Briefaktion: Reaktionen.

Seit der Briefaktion sind nun einige Wochen vergangen und immer noch erreichen uns (jeden einzelnen von uns) Antworten per Brief und E-Mail. Die erfreulichste Nachricht ist, dass die Brief-Aktion eine Einladung zur Anhörung im Landtag erreichte.

Die Beschäftigungsgegenstände sind „Rahmenbedingungen für eine erfolgreiche Beschulung von Flüchtlingskindern in Thüringen schaffen“ (Antrag der Fraktion der CDU) und „Verbesserung der Beschulung von zugewanderten und geflüchteten Kindern und Jugendlichen“ (Antrag der Fraktionen DIE LINKE, der SPD und BÜNDNIS 90/DIE GRÜNEN). Die beiden Anträge sind unter http://www.parldok.thueringen.de/ParlDok/index (Drucksache 6/1833 und 6/2247) herunterladbar.

Die Anhörung findet am Dienstag, dem 29.11.2016 um 10 Uhr im Thüringer Landtag statt. Die DaZ-LehrerInnen Thüringens werden von uns vertreten durch Albulene Thaci (Sprachklasse an der Galileo-Schule Winzerla, Jena).

Und hier einige Auszüge von Briefen, die uns erreicht haben:

Marion Rosin (SPD) schreibt: „Ich setze mich schon seit längerem gegenüber dem TMBJS und Ministerin Klaubert für eine Weiterbeschäftigungsperspektive und die Möglichkeit einer berufsbegleitenden Weiterqualifizierung ein.“ Sie verweist auf den Antrag (s.o.), der auf ihre Initiative hin in den Landtag eingebracht wurde.

Kati Engels (DIE LINKE) verweist ebenfalls auf den Antrag und betont, dass sie sich für unser Anliegen einsetzt.

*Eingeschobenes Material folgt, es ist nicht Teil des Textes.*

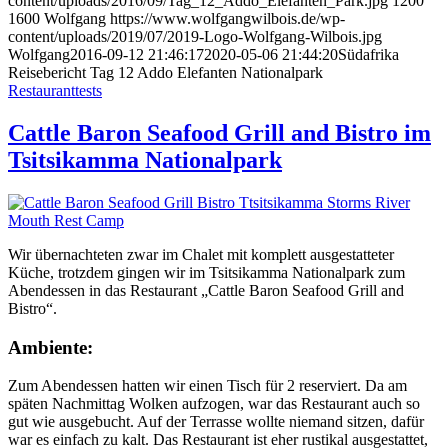
content/uploads/2016/09/Tag_12_Addo_Elefanten_Park.jpg
1200
1600
Wolfgang
https://www.wolfgangwilbois.de/wp-
content/uploads/2019/07/2019-Logo-Wolfgang-Wilbois.jpg
Wolfgang
2016-09-12 21:46:17
2020-05-06 21:44:20
Südafrika
Reisebericht Tag 12 Addo Elefanten Nationalpark
Restauranttests
Cattle Baron Seafood Grill and Bistro im
Tsitsikamma Nationalpark
Wir übernachteten zwar im Chalet mit komplett ausgestatteter
Küche, trotzdem gingen wir im Tsitsikamma Nationalpark zum
Abendessen in das Restaurant „Cattle Baron Seafood Grill and
Bistro“.
Ambiente:
Zum Abendessen hatten wir einen Tisch für 2 reserviert. Da am
späten Nachmittag Wolken aufzogen, war das Restaurant auch so
gut wie ausgebucht. Auf der Terrasse wollte niemand sitzen, dafür
war es einfach zu kalt. Das Restaurant ist eher rustikal ausgestattet,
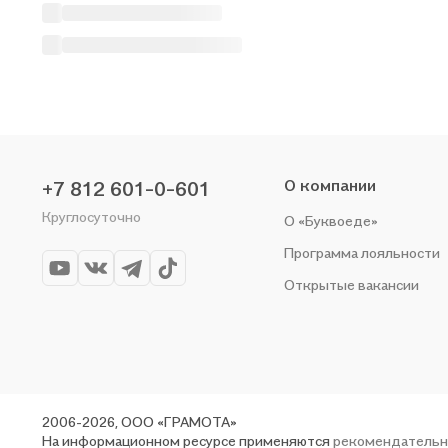
О компании
+7 812 601-0-601
Круглосуточно
О «Буквоеде»
Программа лояльности
Открытые вакансии
2006-2026, ООО «ГРАМОТА»
На информационном ресурсе применяются
рекомендательн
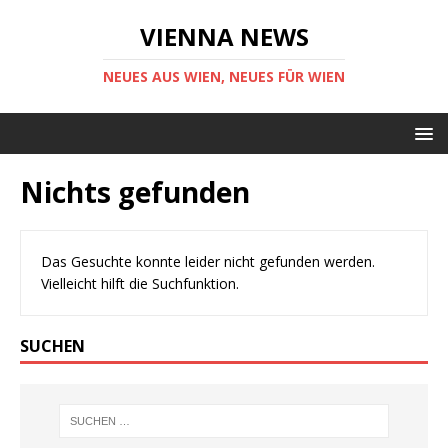
VIENNA NEWS
NEUES AUS WIEN, NEUES FÜR WIEN
Nichts gefunden
Das Gesuchte konnte leider nicht gefunden werden.
Vielleicht hilft die Suchfunktion.
SUCHEN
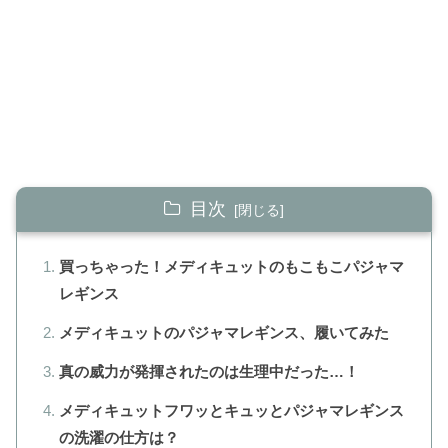
目次
買っちゃった！メディキュットのもこもこパジャマ
レギンス
メディキュットのパジャマレギンス、履いてみた
真の威力が発揮されたのは生理中だった…！
メディキュットフワッとキュッとパジャマレギンス
の洗濯の仕方は？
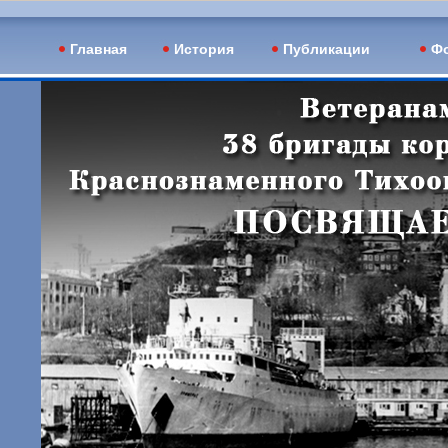
Главная
История
Публикации
Фо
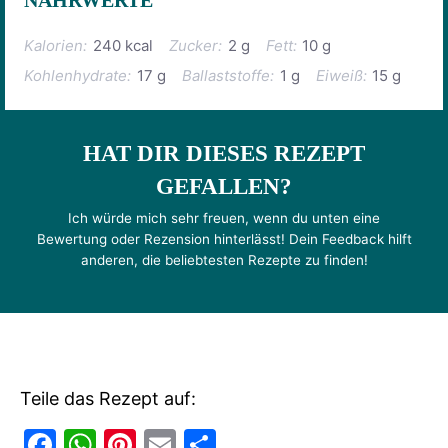
NÄHRWERTE
Kalorien:
240 kcal
Zucker:
2 g
Fett:
10 g
Kohlenhydrate:
17 g
Ballaststoffe:
1 g
Eiweiß:
15 g
HAT DIR DIESES REZEPT
GEFALLEN?
Ich würde mich sehr freuen, wenn du unten eine
Bewertung oder Rezension hinterlässt! Dein Feedback hilft
anderen, die beliebtesten Rezepte zu finden!
Teile das Rezept auf:
F
W
Pi
E
T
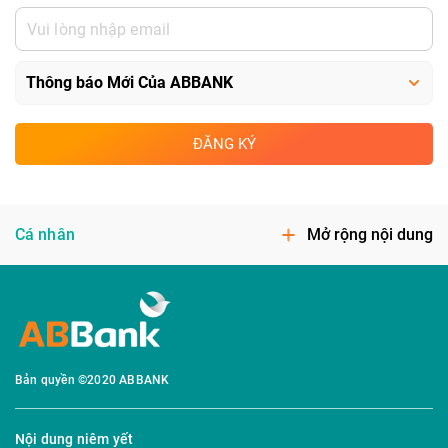
ĐĂNG KÝ
Cá nhân
Mở rộng nội dung
Bản quyền ©2020 ABBANK
Nội dung niêm yết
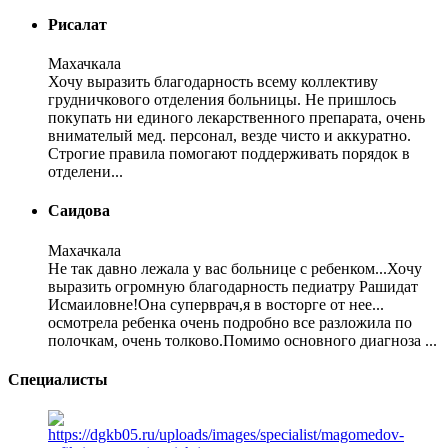
Рисалат
Махачкала
Хочу выразить благодарность всему коллективу
грудничкового отделения больницы. Не пришлось
покупать ни единого лекарственного препарата, очень
внимателый мед. персонал, везде чисто и аккуратно.
Строгие правила помогают поддерживать порядок в
отделени...
Саидова
Махачкала
Не так давно лежала у вас больнице с ребенком...Хочу
выразить огромную благодарность педиатру Рашидат
Исмаиловне!Она суперврач,я в восторге от нее...
осмотрела ребенка очень подробно все разложила по
полочкам, очень толково.Помимо основного диагноза ...
Специалисты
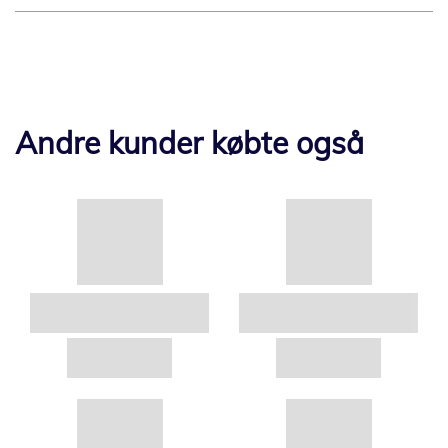
Andre kunder købte også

Sie schreibt jedoch auch, dass es sich um einen Exekutivakt handelt, „auf den wir als Parlamentarier wenig Einfluss haben.“

Astrid Rothe-Beinlich (BÜNDNIS 90/DIE GRÜNEN) beschreibt kurz die bisherige Arbeit ihrer Partei in Bezug auf die DaZ-Stellen: „Daher haben wir uns als bündnisgrüne Landtagsfraktion während der Haushaltsverhandlungen für den Thüringer Doppelhaushalt 2016/2017 vehement für zusätzliche Personalstellen für die DaZ-Förderung und zusätzliche Stellen für den allgemeinen Schulbereich eingesetzt. Leider war es – entgegen unserer Intention – bislang nicht möglich, unbefristete und damit dauerhafte Stellen in den Schulen zu schaffen. Wir sind uns jedoch bewusst, dass diese Stellen dringend notwendig sind.“ Weiterhin schreibt sie, dass sich BÜNDNIS 90/DIE GRÜNEN in den kommenden Wochen dafür einsetzt, die bisherigen Verträge der DaZ-LehrerInnen zu verlängern und darüber hinaus dauerhafte Stellen zu schaffen.

Auch Christian Tischner (CDU) hat das „Thema der befristet eingestellten DaZ-Lehrer bereits im Blick“. Die CDU setzt sich für deren Weiterbeschäftigung ein. Außerdem schreibt er: „Seitens der Landesregierung wurde mitgeteilt, dass vor allem ausschlaggebend sei, wie die Lehrer qualifiziert seien. […] Gegebenenfalls [könnten] Angebote als Quereinsteiger gemacht werden.“

In vielen E-Mails und Briefen wurde außerdem erwähnt, dass unser Anliegen an das TMBJS mit der Bitte um schnelle Einzelfallprüfung weitergeleitet wurde.

Was könnt ihr machen? Den Blog fleißig verbreiten und darüber sprechen, kommentieren oder E-Mails schreiben.

In den kommenden Tagen wird die Presse informiert.